China to Eliminate Tariffs on Canadian Canola Meal and Peas from March 1, 2026
The Ministry of Finance of China has announced the elimination of some tariffs on agricultural imports from Canada. According to the new decision, starting from March 1, 2026, 100% tariffs on Canadian canola meal and peas will be abolished. Additionally, the 25% tariff on the import of lobsters and crabs will be reduced. This easing will remain in effect until the end of 2026, which is expected to significantly impact the income of Canadian farmers.
This is reported by AgroReview
The Issue of Canola Seeds Remains Open
Despite the positive changes, the most important issue for Canada — the tariff on canola seeds — was not mentioned in the statement from the Chinese agency. Ottawa had hoped for a reduction of the tariff rate from 84% to 15%, but there is currently no specific information. The investigation into the import of canola seeds into China is ongoing and is expected to conclude on March 9. At that time, more information regarding the next steps on this issue is likely to emerge.

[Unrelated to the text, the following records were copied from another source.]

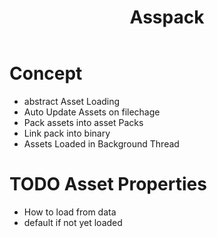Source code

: #+title: Asspack
* Concept
 - abstract Asset Loading
 - Auto Update Assets on filechage
 - Pack assets into asset Packs
 - Link pack into binary
 - Assets Loaded in Background Thread
* TODO Asset Properties
- How to load from data
- default if not yet loaded
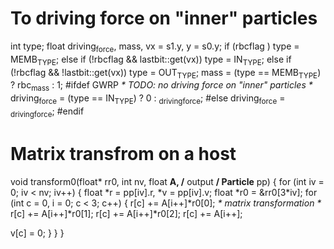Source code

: * To driving force on "inner" particles

  int type; float driving_force, mass, vx = s1.y, y = s0.y;
  if      (rbcflag                      ) type = MEMB_TYPE;
  else if (!rbcflag &&  lastbit::get(vx)) type =  IN_TYPE;
  else if (!rbcflag && !lastbit::get(vx)) type = OUT_TYPE;
  mass  = (type == MEMB_TYPE) ? rbc_mass : 1;
#ifdef GWRP
  /* TODO: no driving force on "inner" particles */
  driving_force = (type ==   IN_TYPE) ? 0 : _driving_force;
#else
  driving_force = _driving_force;
#endif


* Matrix transfrom on a host
void transform0(float* rr0, int nv, float *A, /* output */ Particle* pp) {
  for (int iv = 0; iv < nv; iv++) {
    float *r =    pp[iv].r, *v = pp[iv].v;
    float *r0 = &rr0[3*iv];
    for (int c = 0, i = 0; c < 3; c++) {
      r[c] += A[i++]*r0[0]; /* matrix transformation */
      r[c] += A[i++]*r0[1];
      r[c] += A[i++]*r0[2];
      r[c] += A[i++];

      v[c] = 0;
    }
  }
}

Market Impact and Ukraine’s Position
The market reaction was swift: Chinese importers have already begun booking shipments of Canadian canola for March, without waiting for official documentation. This indicates confidence in the further easing of trade conditions between China and Canada.
Experts attribute these moves by Beijing to the political tensions in relations with the United States following Trump’s return to power; China is trying to strengthen cooperation with Western countries, choosing partners that are not linked to Washington. Canada, the second-largest market for canola in 2024, holds a significant place in this strategy.
It is worth noting that during negotiations, Canadian Prime Minister Mark Carney offered China a preferential regime for 49,000 Chinese electric vehicles in the Canadian market — with a tariff of only 6.1%. This reflects the bilateral nature of the trade agreements.
“If Beijing indeed eases conditions for Canadian canola and redirects its demand northward, competition in Asian markets for Ukraine will increase. Canadian grain could displace some of the Ukrainian volumes, especially if the tariff on canola seeds is reduced from 84% to 15%.”
Ukraine is one of the largest global producers and exporters of canola. Changes in China’s trade policy could affect the positions of Ukrainian farmers in Asian markets, and increased competition will create new challenges. At the same time, the overall revival of trade between China and the West has the potential to push canola prices upward, opening additional opportunities for exporters from Ukraine.
In the context of the war, Ukraine is actively seeking new markets for agricultural products, and China remains a promising direction. Beijing’s diplomatic activity towards other countries is a signal for Kyiv to promote Ukrainian agricultural exports more vigorously in the region.
The conclusion of the investigation into the import of canola seeds is scheduled for March 9. This date is crucial for the future of the global canola market and could mark a turning point for Ukrainian farmers — both in terms of competition and the opening of new opportunities.